CHOIR BOY


Here is another case in which the performances exceed the caliber of the play. “Choir Boy,” a Manhattan Theatre Club presentation of the drama by Tarell Alvin McCraney, is yet another boy school story about lads dealing with homosexuality and growing-up anxieties. The difference in this situation is that the boys are African-American and part of a school choir, which offers the opportunity for singng impressively in addition to the tensions being exposed.

The cast under the direction of Trip Cullman is a stalwart one, especially with Jeremy Pope as the central Pharus Jonathan Young.

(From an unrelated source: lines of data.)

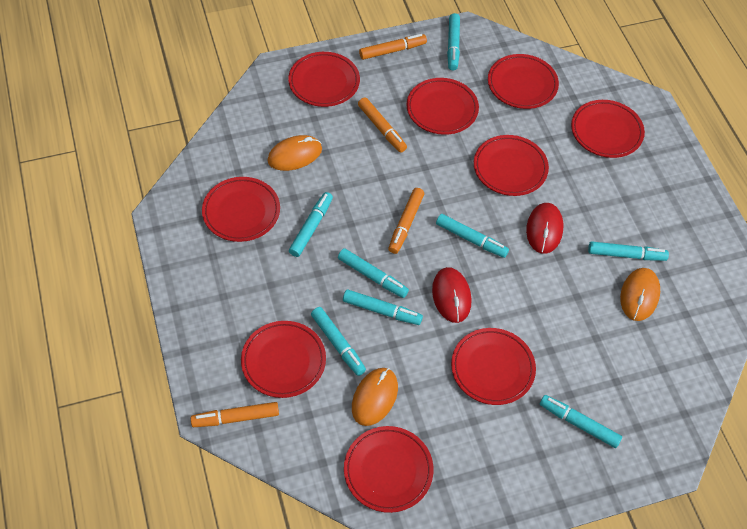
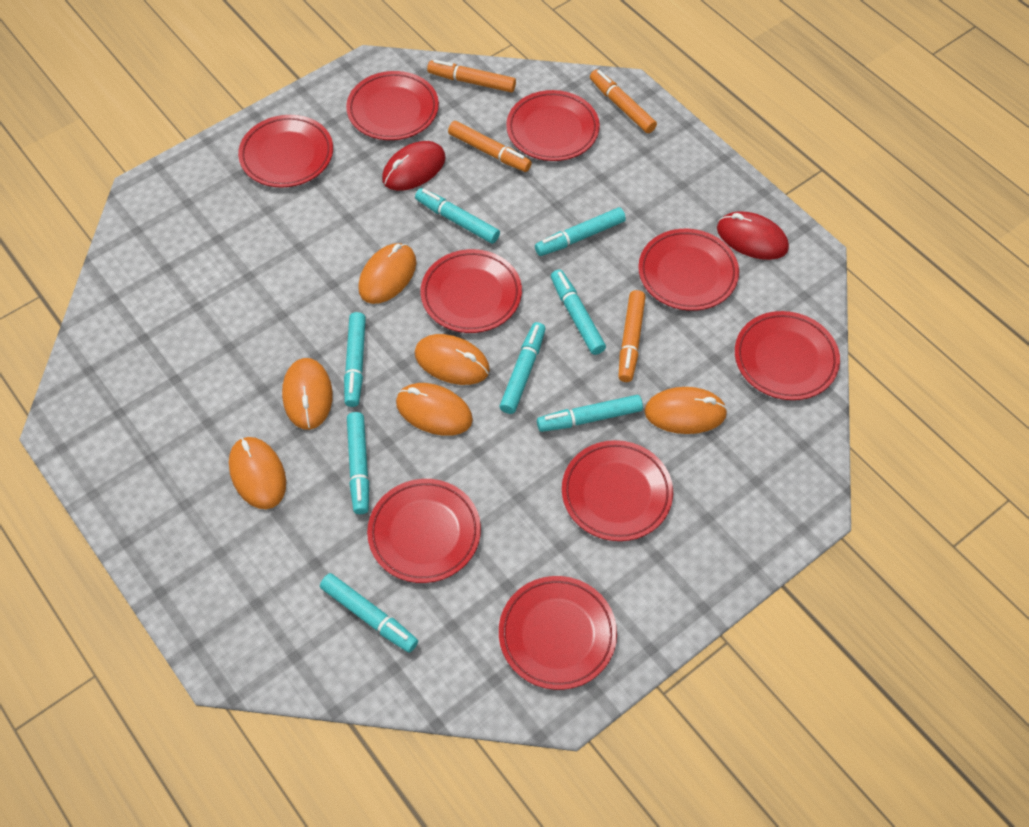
orange mouse: [267,135,322,171] [352,368,398,426] [620,268,660,321] = 3 -> [229,437,286,509] [282,358,333,430] [358,243,416,304] [396,383,473,436] [415,334,490,385] [644,387,728,434] = 6

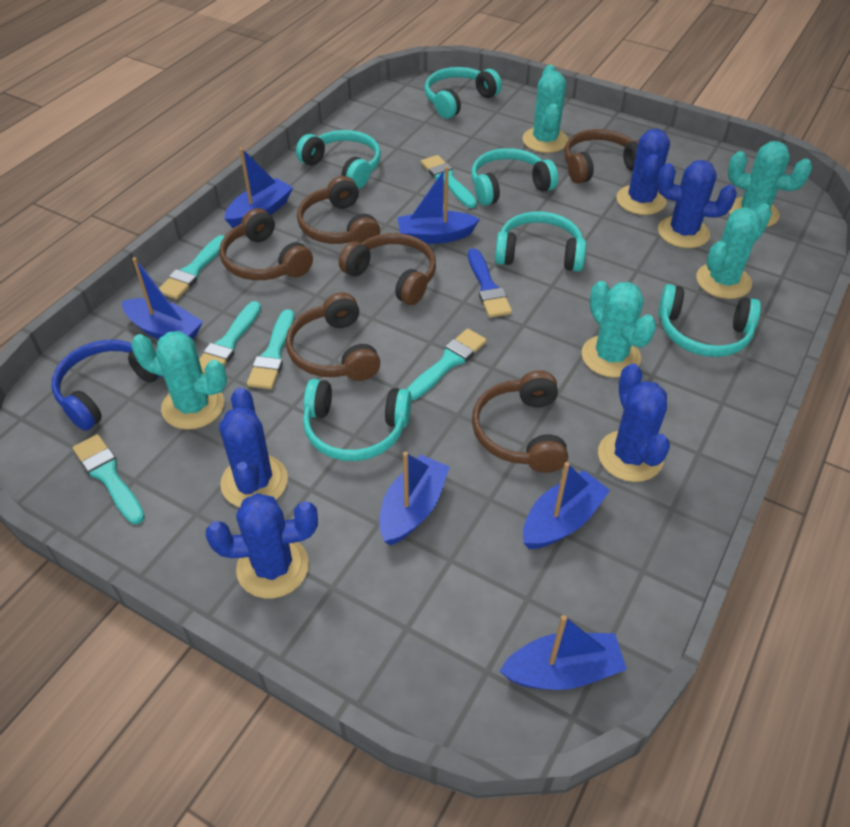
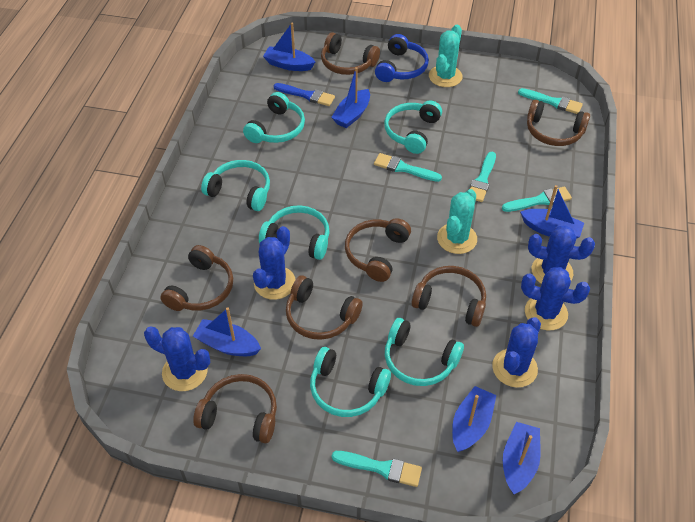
brown headphones: [219,208,313,280] [286,292,380,381] [297,176,380,244] [339,233,436,305] [472,370,568,473] [564,129,639,184] = 6 -> [160,245,233,311] [193,374,277,443] [286,275,363,340] [321,32,380,75] [345,218,411,282] [412,266,486,327] [527,99,590,146] = 7
turquoise brush: [73,434,145,524] [159,235,225,299] [199,301,261,374] [247,309,294,389] [407,329,487,400] [421,155,477,208] = 6 -> [332,451,422,487] [374,153,442,182] [470,152,496,202] [502,187,572,212] [518,88,583,114] = 5
turquoise cactus: [131,331,227,430] [522,65,568,153] [582,281,656,378] [697,203,772,299] [728,141,812,227] = 5 -> [429,25,463,87] [437,189,477,254] = 2

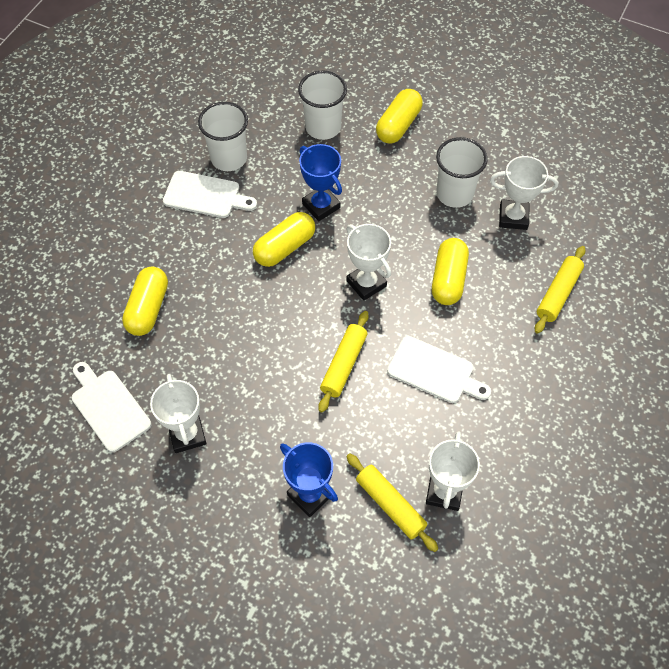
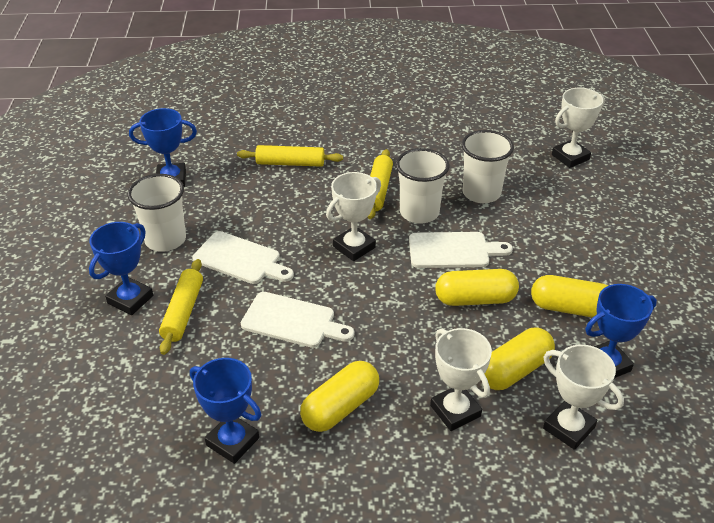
blue trophy: [280,442,338,517] [299,144,342,221] = 2 -> [89,222,153,315] [129,108,197,187] [190,358,261,464] [585,284,657,378] = 4

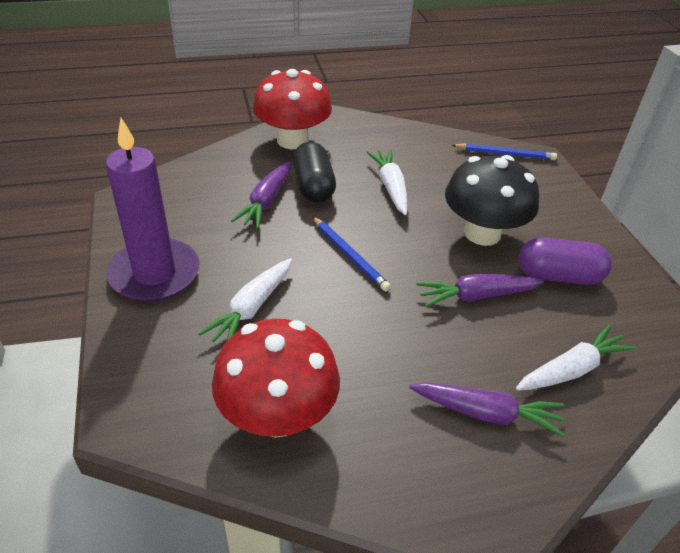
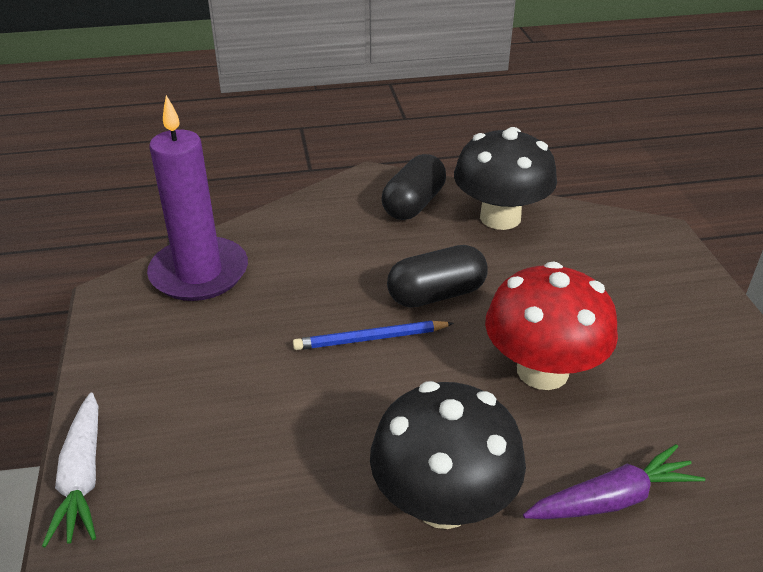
black capsule: [293,142,336,203] = 1 -> [382,154,446,220] [387,245,488,308] = 2
black mushroom: [445,155,539,246] = 1 -> [370,381,526,529] [454,127,557,230] = 2
blue pencil: [312,216,391,291] [451,143,557,160] = 2 -> [293,321,454,350] = 1
purple capsule: [519,237,612,285] = 1 -> none = 0
purple carrot: [231,161,290,229] [409,382,565,437] [416,274,544,307] = 3 -> [523,444,705,519] = 1
red mushroom: [212,319,340,438] [253,69,332,149] = 2 -> [485,261,618,390] = 1
white carrot: [198,258,292,342] [367,149,408,215] [516,324,636,391] = 3 -> [42,393,98,548] = 1

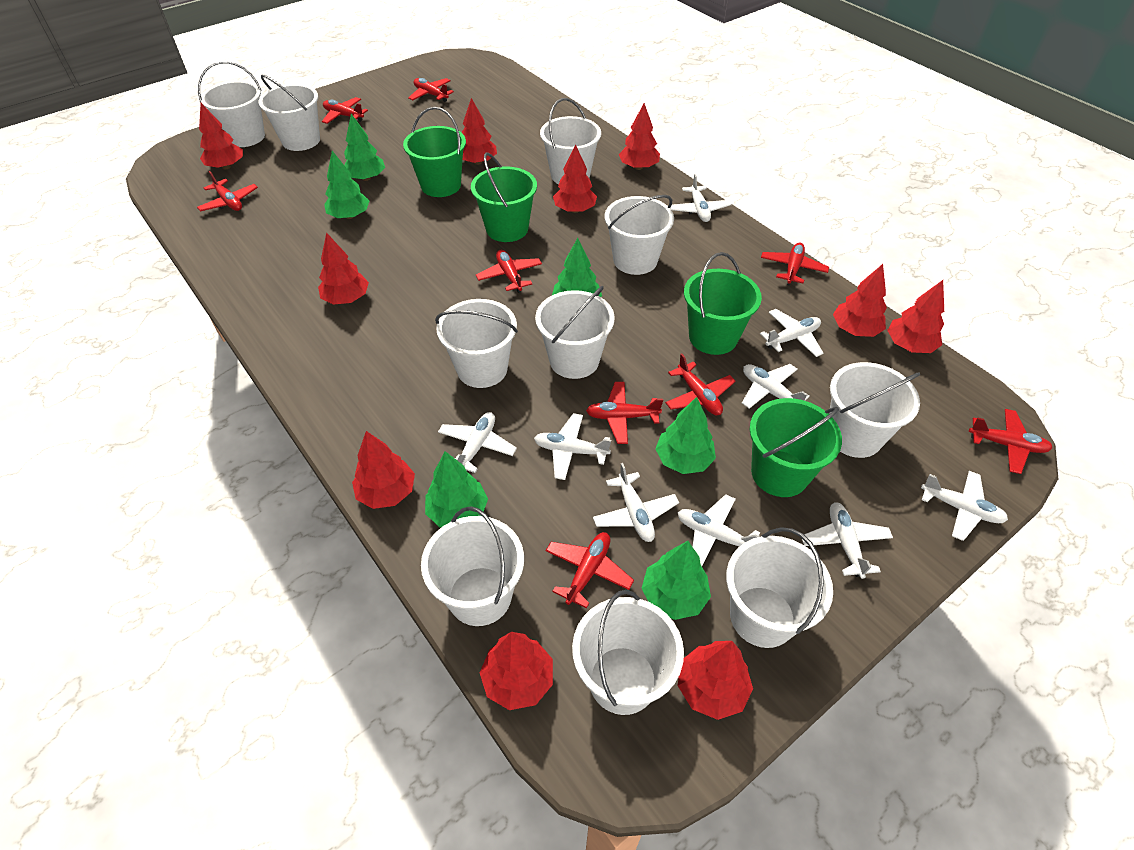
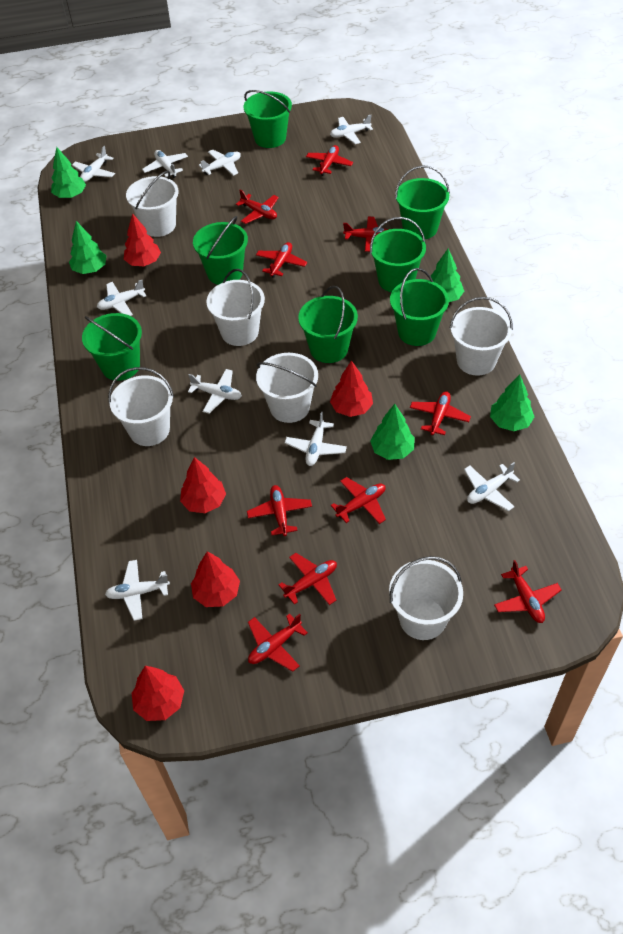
green bucket: [403,107,466,197] [471,152,537,242] [684,252,762,355] [750,398,842,497] = 4 -> [82,313,142,381] [193,216,248,285] [244,90,292,148] [298,286,358,363] [370,217,426,292] [390,268,449,346] [395,166,450,239] = 7
green tree: [324,151,369,219] [344,114,385,181] [425,451,488,527] [552,238,602,297] [641,541,711,620] [655,397,716,474] = 6 -> [51,147,86,198] [69,221,106,274] [370,404,415,460] [431,248,464,302] [490,375,534,431] = 5
red plane: [197,171,258,211] [322,97,368,124] [408,78,454,102] [476,250,542,293] [546,532,634,609] [586,382,663,444] [665,354,736,415] [761,243,829,286] [969,409,1052,474] = 9 -> [236,189,279,224] [247,485,312,536] [248,614,308,672] [256,242,307,278] [279,553,337,605] [306,145,353,176] [331,477,386,524] [343,217,388,252] [410,391,471,436] [494,560,562,623] = 10
red tree: [199,103,243,170] [318,232,369,305] [352,431,415,509] [462,98,497,165] [480,632,553,710] [553,144,597,213] [619,103,660,170] [678,641,753,720] [833,264,887,337] [887,280,944,353] = 10 -> [124,214,161,266] [132,666,184,721] [180,457,226,513] [191,551,240,607] [330,360,373,417] = 5
white bucket: [198,61,265,147] [258,75,320,151] [421,506,524,626] [435,299,518,388] [535,286,615,379] [540,98,601,184] [572,590,684,715] [605,195,674,275] [726,527,833,648] [829,362,920,458] = 10 -> [108,367,174,446] [126,171,179,237] [206,269,265,346] [256,353,318,423] [389,556,463,640] [449,297,513,376] = 6

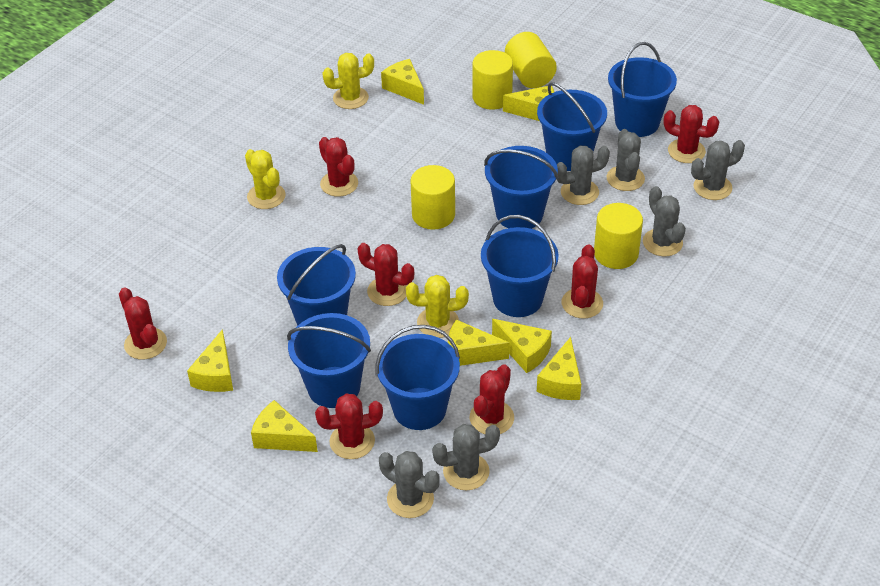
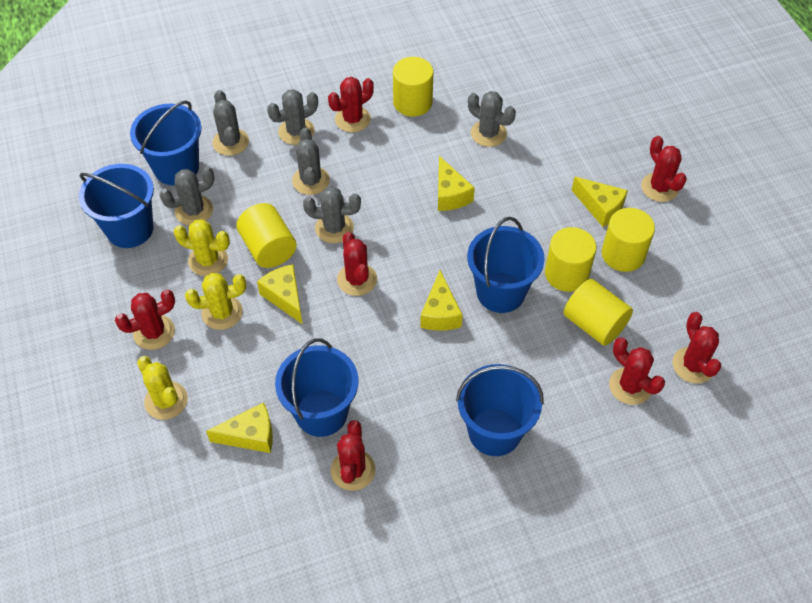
blue bucket: [277,244,356,326] [287,313,371,408] [375,325,460,430] [481,215,558,317] [484,146,558,229] [537,82,607,171] [608,42,677,137] = 7 -> [79,164,154,248] [130,100,201,186] [275,338,359,437] [456,364,544,456] [467,217,544,313] = 5
yellow cheese: [187,329,233,392] [251,400,318,452] [381,59,424,105] [448,319,510,366] [492,319,552,373] [503,86,554,121] [537,337,581,400] = 7 -> [206,402,273,453] [257,264,302,324] [420,270,463,331] [438,156,475,211] [572,177,628,227] = 5
yellow cylinder: [410,165,455,230] [472,50,513,110] [505,32,557,88] [594,203,643,269] = 4 -> [236,203,297,268] [393,57,433,116] [545,227,596,292] [564,279,633,346] [602,208,655,272] = 5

Pope sings well and acts effectively in his role as a prep school student who is gay and emotionally needy even while he tries to assert himself with his urgent self-defining desire to make his mark leading the choir.

But the play abounds in plot clichés, seems overlong in its hour and 45 minutes without an intermission and abounds in predictable situations. Pharus’s nemesis is Bobby Marrow (a dynamic J. Quinton Johnson), an angry young man with complex issues of his own. Bobby is the nephew of Headmaster Marrow, played forcefully by Chuck Cooper, who tries to instill in students the need to respect fellow classmates.

Austin Pendleton makes the most of the interesting role of a white professor hired to elevate the students in education apart from their choir activity. His being white offers the opportunity for racism to surface, even though his credentials include having marched with Martin Luther King, Jr.

The various plot threads lead, as one might expect, to crises that heighten the drama. But much seems contrived. However, the choral singing, mostly of religious songs, but enhanced on occasion by some well-choreographed modern riffs, brighten the show. And always there is the assembly of fine performances that earned enthusiastic audience applause on the evening when I attended. At the Samuel J. Friedman Theatre, 261 West 47th Street. Phone: 212-239-6200. Reviewed January 10, 2019.